**Problem to solve:**
Among the entries below, extract exactly the lines that run from the one with "indicazione." through the one with "Se bare billedet", both ends included.
╭─ Supplied material
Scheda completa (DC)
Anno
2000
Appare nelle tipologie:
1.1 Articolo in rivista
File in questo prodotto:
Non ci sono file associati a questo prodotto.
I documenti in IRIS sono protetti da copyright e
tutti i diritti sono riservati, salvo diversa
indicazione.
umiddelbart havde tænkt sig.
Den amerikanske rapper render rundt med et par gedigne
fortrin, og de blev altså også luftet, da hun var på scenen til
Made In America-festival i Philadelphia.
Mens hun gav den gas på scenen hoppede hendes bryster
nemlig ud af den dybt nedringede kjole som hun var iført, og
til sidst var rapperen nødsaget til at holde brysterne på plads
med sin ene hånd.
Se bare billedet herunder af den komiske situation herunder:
╰─
╭─ Supplied material
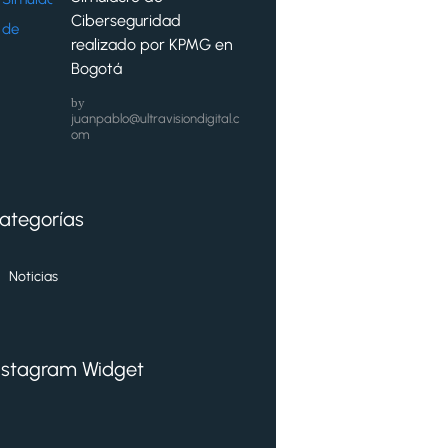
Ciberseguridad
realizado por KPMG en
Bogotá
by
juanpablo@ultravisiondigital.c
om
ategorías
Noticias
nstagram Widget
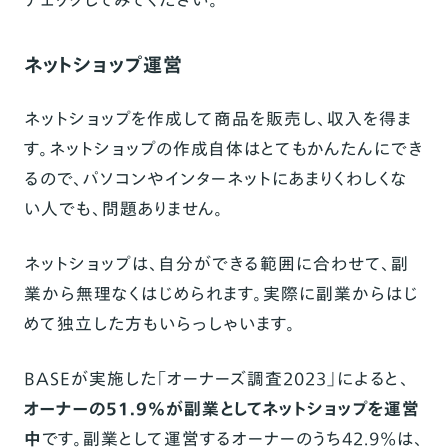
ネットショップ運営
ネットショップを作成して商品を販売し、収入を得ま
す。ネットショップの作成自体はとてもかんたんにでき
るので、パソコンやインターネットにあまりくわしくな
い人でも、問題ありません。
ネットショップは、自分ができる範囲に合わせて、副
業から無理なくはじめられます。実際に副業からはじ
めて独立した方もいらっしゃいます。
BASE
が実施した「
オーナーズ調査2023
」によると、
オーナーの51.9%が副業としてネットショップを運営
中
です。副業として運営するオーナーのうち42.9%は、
╰─
**Exercise answer:**
indicazione.
umiddelbart havde tænkt sig.
Den amerikanske rapper render rundt med et par gedigne
fortrin, og de blev altså også luftet, da hun var på scenen til
Made In America-festival i Philadelphia.
Mens hun gav den gas på scenen hoppede hendes bryster
nemlig ud af den dybt nedringede kjole som hun var iført, og
til sidst var rapperen nødsaget til at holde brysterne på plads
med sin ene hånd.
Se bare billedet herunder af den komiske situation herunder:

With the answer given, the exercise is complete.